As to money, the Democratic Senatorial Campaign Committee (aka “Party Central Committee”) chose our next senator; we at most get to ratify that decision. Since a generic Democrat will always beat a generic Republican in a statewide Senate race, the ritual is for the Democrats to choose a primary nominee and then await the swearing-in (Prof. Duquette had this right, those with memories of the Brown upset were misled). In 2013 the party establishment picked Markey long before a ballot was printed. The Party Central Committee virtually cleared the field of ambitious Democrats who had been eyeing a primary run. How does the Party Central Committee get this power? Not back rooms, my friends, but foie gras fundraisers: money from lobbyists, real estate and finance, and single interest groups.  Democracy in action!

The one Democrat with the temerity to defy the party’s centralized money machine was Congressman Steve Lynch. As the Boston Herald reported:

“They haven’t been fair,” Lynch said of the national Democrats who he says have funneled donations and some union support Markey’s way. “No they haven’t been fair. I think they’ve done their best to discourage people from sending me contributions from Washington. They’ve basically said Markey’s our guy, don’t give to Lynch.”

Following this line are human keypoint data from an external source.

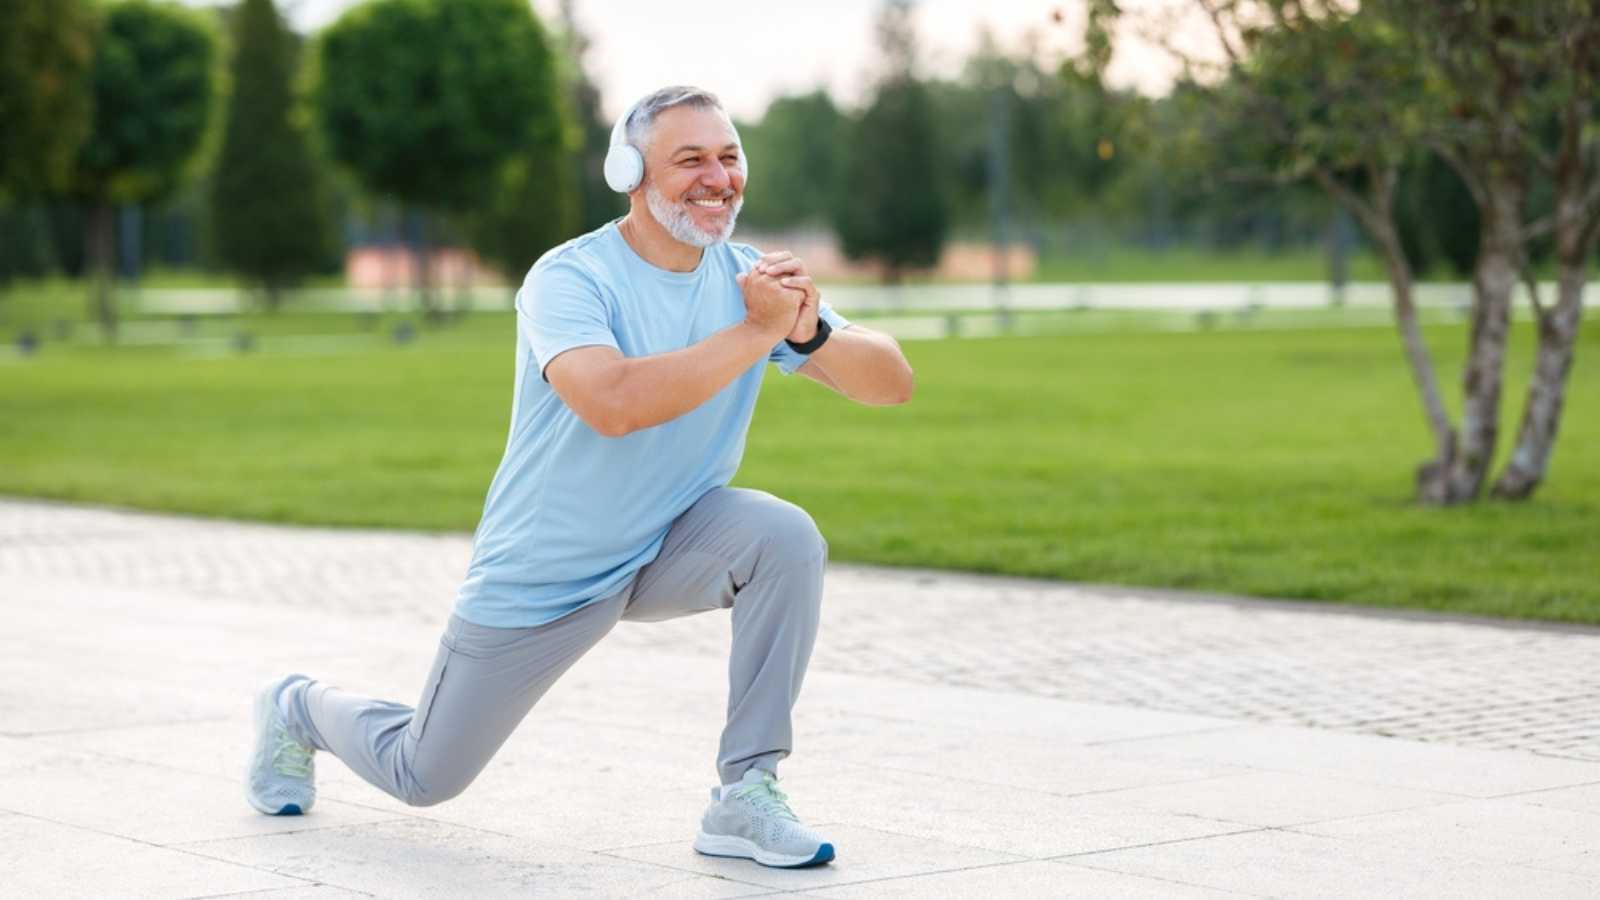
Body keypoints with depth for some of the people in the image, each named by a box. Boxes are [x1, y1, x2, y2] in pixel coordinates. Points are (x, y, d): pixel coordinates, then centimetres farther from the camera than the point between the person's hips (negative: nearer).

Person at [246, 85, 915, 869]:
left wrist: (810, 334, -33)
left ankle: (746, 797, -18)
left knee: (785, 535, -27)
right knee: (423, 777, 8)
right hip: (538, 579, -4)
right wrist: (758, 332, -39)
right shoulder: (569, 278, -23)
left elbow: (892, 383, -12)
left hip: (668, 552, 4)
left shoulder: (749, 279, -8)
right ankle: (300, 710, 43)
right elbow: (613, 402, -43)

But let’s bypass Lynch’s endearing but naïve faith in democracy for a moment to focus on the real reason he lost the primary; it must have been his vote against Obamacare, right? No Democrat could survive such an act of treachery.  Not so fast. In the 2009 special election primary, 75% of Democratic voters cast a ballot for two candidates – Martha Coakley and Mike Capuano – who had pledged to vote against Obamacare. But their reservations were keyed to anti-choice language in the ever-evolving bill. Lynch’s reasons for voting against hinged on cost and labor issues. Lynch did try to edge away from his pro-life history in the primary, but Markey had been a reliable supporter of choice and other women’s issues for many years.

In the general election Congressman Markey has relentlessly pressed his categorical pro-choice position against Gomez’s “I’m pro-life personally but won’t vote to disturb Roe v. Wade but might vote for an anti-Roe Supreme Court nominee” configuration. And as Democrat Elizabeth Warren showed in 2012, the Republican Party advances a number of issues that are anathema to Massachusetts women. Markey will beat Gomez overwhelmingly today among women, a key to victory.

Don’t mess with women in this state; remember the ladies.

And don’t forget to participate meaningfully in the magnificent panorama of American democracy: write a check, a big one.


About Maurice T. Cunningham

Maurice T. Cunningham is Associate Professor of Political Science at the University of Massachusetts at Boston. He teaches courses in American government including Massachusetts Politics, The American Presidency, Catholics in Political Life, The Political Thought of Abraham Lincoln, American Political Thought, and Public Policy. His book Maximization, Whatever the Cost: Race, Redistricting and the Department of Justice examines the role of the DOJ in requiring states to maximize minority voting districts in the Nineties. He has published articles dealing with the role of the Catholic Church in Massachusetts politics and on party politics in the state. His research interests focus upon the changing political culture of Massachusetts.